Aquel domingo

15 de marzo de 2020. Era domingo. Solo una semana antes, la situación estaba totalmente controlada. Teníamos libre albedrío para asistir a las manifestaciones del día de la mujer —que es lo que recuerda una y otra vez el facherío— o para cualquier otra cosa. Ir al fútbol en un graderío apretado, darnos un homenaje en un restaurante a rebosar, participar en la multitudinaria carrera popular de turno o, como hice yo, recorrer una feria gastronómica en el concurrido pabellón de una feria de muestras. Algo imaginábamos, algo intuíamos, algo temíamos, pero nuestras autoridades sanitarias competentes —las españolas; las locales estaban acongojadas— negaban la mayor y hasta nos regañaban por timoratos y descreídos. “En España solo se van a dar unos pocos casos de coronavirus”, había porfiado unos días antes, casi regañando a quien le preguntaba, el designado por el gobierno central como gran gurú pandémico, Fernando Simón, inaugurando una retahíla de vaticinios pifiados que lo convirtieron en caricatura.

Evidencia innegable

Pero la mentira se demostró insostenible.
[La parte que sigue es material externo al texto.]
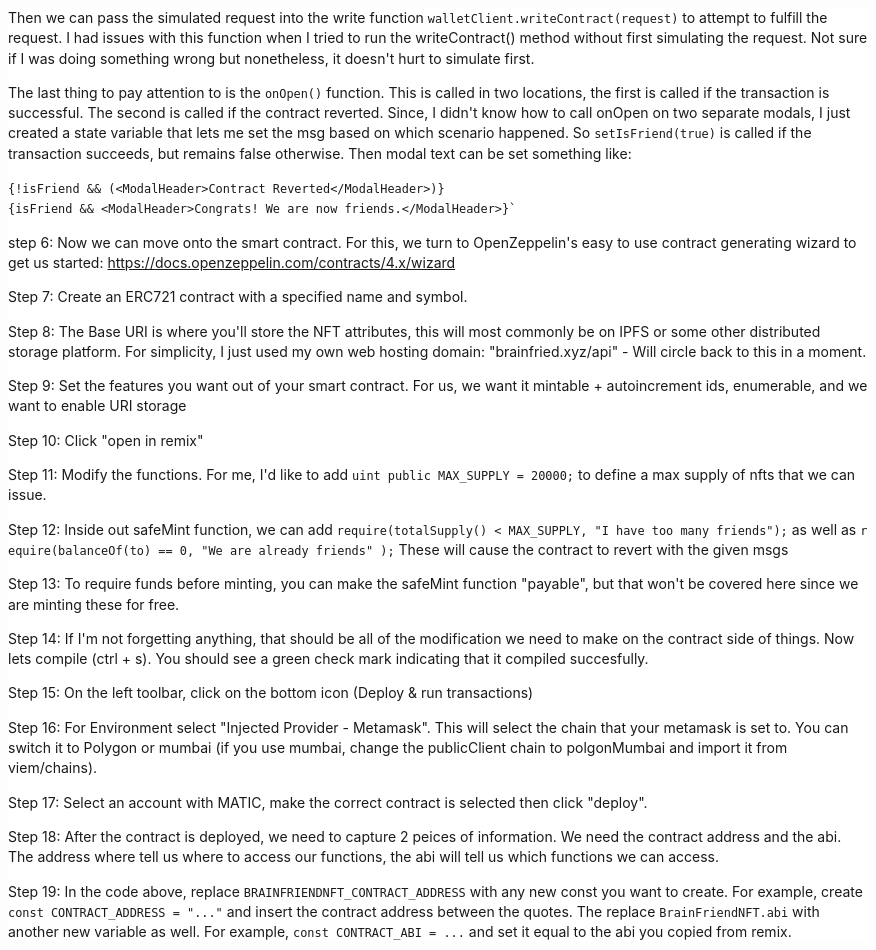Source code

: Then we can pass the simulated request into the write function `walletClient.writeContract(request)` to attempt to fulfill the request.
I had issues with this function when I tried to run the writeContract() method without first simulating the request. Not sure if I was doing something wrong but nonetheless, it doesn't hurt to simulate first.

The last thing to pay attention to is the `onOpen()` function. This is called in two locations, the first is called if the transaction is successful. The second is called if the contract reverted. Since, I didn't know how to call onOpen on two separate modals, I just created a state variable that lets me set the msg based on which scenario happened. So `setIsFriend(true)` is called if the transaction succeeds, but remains false otherwise. Then modal text can be set something like:
```
{!isFriend && (<ModalHeader>Contract Reverted</ModalHeader>)}
{isFriend && <ModalHeader>Congrats! We are now friends.</ModalHeader>}`
```

step 6: Now we can move onto the smart contract. For this, we turn to OpenZeppelin's easy to use contract generating wizard to get us started: https://docs.openzeppelin.com/contracts/4.x/wizard

Step 7: Create an ERC721 contract with a specified name and symbol.

Step 8: The Base URI is where you'll store the NFT attributes, this will most commonly be on IPFS or some other distributed storage platform. For simplicity, I just used my own web hosting domain: "brainfried.xyz/api" - Will circle back to this in a moment.

Step 9: Set the features you want out of your smart contract. For us, we want it mintable + autoincrement ids, enumerable, and we want to enable URI storage

Step 10: Click "open in remix"

Step 11: Modify the functions. For me, I'd like to add `uint public MAX_SUPPLY = 20000;` to define a max supply of nfts that we can issue.

Step 12: Inside out safeMint function, we can add `require(totalSupply() < MAX_SUPPLY, "I have too many friends");` as well as `require(balanceOf(to) == 0, "We are already friends" );` These will cause the contract to revert with the given msgs

Step 13: To require funds before minting, you can make the safeMint function "payable", but that won't be covered here since we are minting these for free.

Step 14: If I'm not forgetting anything, that should be all of the modification we need to make on the contract side of things. Now lets compile (ctrl + s). You should see a green check mark indicating that it compiled succesfully.

Step 15: On the left toolbar, click on the bottom icon (Deploy & run transactions)

Step 16: For Environment select "Injected Provider - Metamask". This will select the chain that your metamask is set to. You can switch it to Polygon or mumbai (if you use mumbai, change the publicClient chain to polgonMumbai and import it from viem/chains).

Step 17: Select an account with MATIC, make the correct contract is selected then click "deploy".

Step 18: After the contract is deployed, we need to capture 2 peices of information. We need the contract address and the abi. The address where tell us where to access our functions, the abi will tell us which functions we can access.

Step 19: In the code above, replace `BRAINFRIENDNFT_CONTRACT_ADDRESS` with any new const you want to create. For example, create `const CONTRACT_ADDRESS = "..."` and insert the contract address between the quotes. The replace `BrainFriendNFT.abi` with another new variable as well. For example, `const CONTRACT_ABI = ...` and set it equal to the abi you copied from remix.
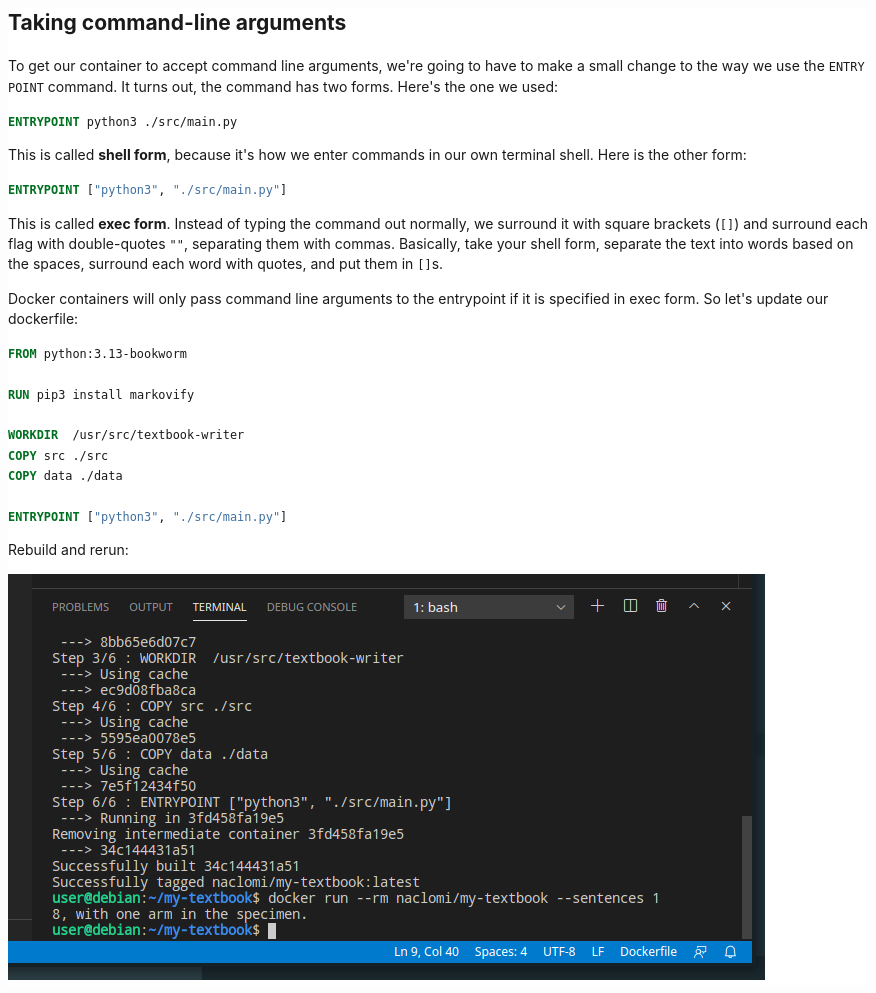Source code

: ## Taking command-line arguments

To get our container to accept command line arguments, we're going to have to make a small change to the way we use the `ENTRYPOINT` command. It turns out, the command has two forms. Here's the one we used:

```dockerfile
ENTRYPOINT python3 ./src/main.py
```

This is called **shell form**, because it's how we enter commands in our own terminal shell. Here is the other form:

```dockerfile
ENTRYPOINT ["python3", "./src/main.py"]
```

This is called **exec form**. Instead of typing the command out normally, we surround it with square brackets (`[]`) and surround each flag with double-quotes `""`, separating them with commas. Basically, take your shell form, separate the text into words based on the spaces, surround each word with quotes, and put them in `[]`s.

Docker containers will only pass command line arguments to the entrypoint if it is specified in exec form. So let's update our dockerfile:

```dockerfile
FROM python:3.13-bookworm

RUN pip3 install markovify

WORKDIR  /usr/src/textbook-writer
COPY src ./src
COPY data ./data

ENTRYPOINT ["python3", "./src/main.py"]
```

Rebuild and rerun:

![good_number_of_cooks](../img/good_number_of_cooks.png)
Los pacientes cero —no queda claro si aquellos valencianos que fueron a Italia a un partido de Europa League o unos vitorianos y riojanos que participaron en un funeral en la capital alavesa— habían dado paso a cifras de contagios que se multiplicaban exponencialmente. Ante la pasividad y el canguelo de Moncloa, en la demarcación autonómica, el lehendakari dio el primer paso el viernes, 13 de marzo, declarando el estado de emergencia sanitaria y advirtiendo a la población de la inconmensurable gravedad de lo que ya teníamos encima… y de lo que estaba por llegar. 24 horas más tarde, rendido a la evidencia que venía negando, el presidente Pedro Sánchez convocó una comparecencia de prensa para declarar el estado de alarma durante 15 días y para anunciar su consecuencia inmediata de mayor calado: desde el día siguiente se suspendían todas las actividades no esenciales y se decretaba el confinamiento domiciliario obligatorio.

No olvidar

Las calles se convirtieron en desiertos patrullados por las diferentes policías, no durante las dos semanas iniciales, sino hasta bien entrado el mes de mayo. Desde el encierro casero, llegamos a acostumbrarnos a jugar al bingo entre balcones y ventanas o a marcarnos verbenas de barrio después del aplauso al personal sanitario de las ocho de la tarde. Al tiempo, en aquellas ruedas de prensa preñadas de uniformes militares, se nos iba dando cuenta de la siniestra contabilidad, con hasta quinientas muertes diarias. Ojalá no lo olvidemos.